**Okuma Metni**
________________________________________
II. Dünya savaşı sırasında ise, şehre 80’den fazla hava akını yapılmış ve bunların sonucunda: özellikle Merseyside civarında birçok tarihi bina tahrip olmuştur.

Kısa bir süre sonra, inşaat çalışmaları ile bunlar restore edilmiş ve özellikle “Kraliyet Seforth Dock” ortaya çıkmıştır.

20. yüzyıl başlarında, şehir yine göçmenler için bir durak noktası olmaya devam etmiştir. Hatta: filminden hatırlanacağı üzere, Atlantik Okyanusunda batan ve 1517 kişinin öldüğü, ünlü “Titanik” gemisi de, Liverpool orjinlidir.

 

ULAŞIM

Liverpool “John Lennon Havaalanı” (LPL) şehir merkezine 9 km. uzaklıkta ve güneydedir. Yapının art-deco mimari stili ilgi çekmektedir.

1930 yılında açılan havaalanı: ülkenin en eski alanlarından birisidir, bu yüzden eski yolcu salonu ilgi çekmektedir (günümüzde burası lüks bir otel olarak kullanılmaktadır) ve 2002 yılında, düzenlenen bir törenle, ismi ünlü Liverpoollu Beatles gurubu üyesi “John Lennon” olarak değiştirilmiştir.

Bu ödüllü havaalanından, şehir merkezine rahatlıkla ulaşılmaktadır. Yıllık yolcu sayısı 5 milyon civarındadır.

Havaalanından şehir merkezine ulaşmak için: otobüs servislerini kullanabilirsiniz. Her yarım saatte bir çalışan bu otobüslere: tek biniş ücreti 3 paund.

Şehirdeki şehirlerarası otobüslerden: doğuya, güneye ve kuzeye gidenler: Liverpool One Otobüs istasyonu ve Kraliçe Meydanından hareket ederler.

Bunun dışında, daha uzak mesafelere gidecek olanlar Natıonal Ekspres Otobüslerini tercih edebilirler. Mersey Feribotu: Liverpool şehir merkezi ile Wirral yarımadası arasında çalışır.

Liverpool şehri yakınlarında Manchester şehrine gitmek isterseniz, 1 saatlik tren yolculuğu yapmanız gerekir ki, bunun ücreti: 11 paund.

Şehre trenle giderseniz, gayet büyük tren istasyonunun şehir merkezinde bulunduğunu bilmeniz gerekir, tren istasyonundaki turizm bürosundan şehir haritası edinerek, şehri rahatlıkla gezebilirsiniz. Liverpool-Londra arasında ise, Virgin trenler ile, 2 saatlik bir yolculuk yapmak yeterlidir.

 

 

TOPLU TAŞIMA

Şehir içi ulaşımda metro bulunmuyor. Şehir içi ulaşım: otobüsler ve tren ile sağlanıyor. Eğer şehir merkezinde konaklama şansınız varsa, birçok yere yürüyerek gidebilirsiniz.
________________________________________
**Veri Kümesi İçeriği**
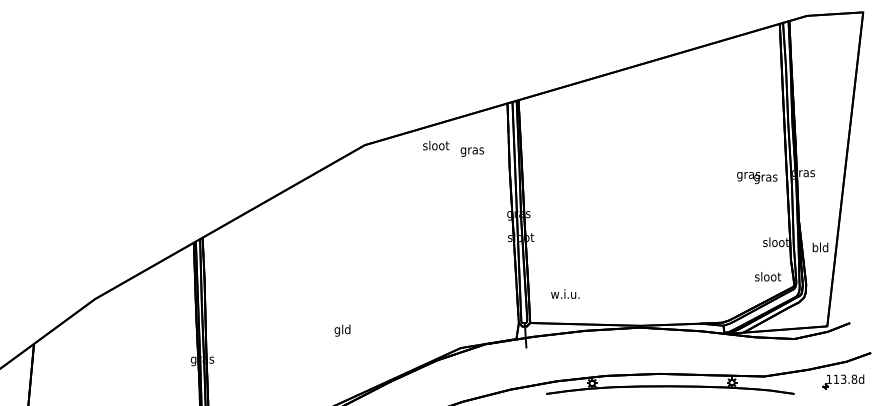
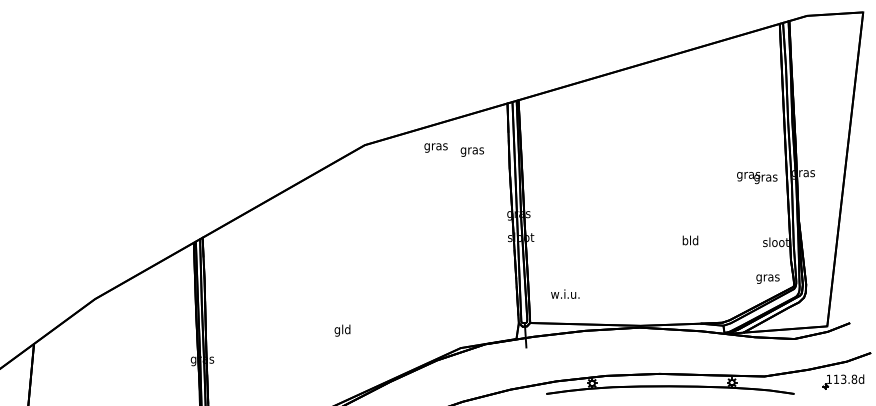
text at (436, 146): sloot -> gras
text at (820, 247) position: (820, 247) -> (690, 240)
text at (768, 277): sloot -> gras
________________________________________
**Alıştırma Soruları**
(1) Liverpool metnine göre John Lennon Havaalanı hangi yıl açılmıştır?
(2) Liverpool hakkındaki metni kaldığı yerden sürdürün.

**Çözümlü Görevler**
(1) 1930 yılında.

(2)
İKLİM

Ayrıntılı bilgi vermeden önce, bu şehrin rüzgarlı ve yağmurlu bir yer olduğu konusunu hemen belirtmem gerekir. Sürekli rüzgar eser, yağmur yağınca rüzgar durur, yağmur durunca yeniden rüzgar başlar. Hava güneşli bile olsa, o rüzgar ziyaretçileri üşütür ve rahatsız eder. Londra’yı bilenler için, buranın havası, Londra’dan kötüdür.

Evet, gelelim ayrıntılı bilgilere: şehirde Atlantik Denizindeki Gulf Stream akıntısı nedeniyle ılımlı bir deniz iklimi egemendir ve buna bağlı olarak yazlar serin, kışlar ise fazla soğuk ve kar yağışı olmadan ılıman geçmektedir. En yüksek sıcaklık ortalaması, 20 derece ile Temmuz ayında görülür. En düşük sıcaklık ortalaması ise, 2.2 ile Ocak ayında görülür.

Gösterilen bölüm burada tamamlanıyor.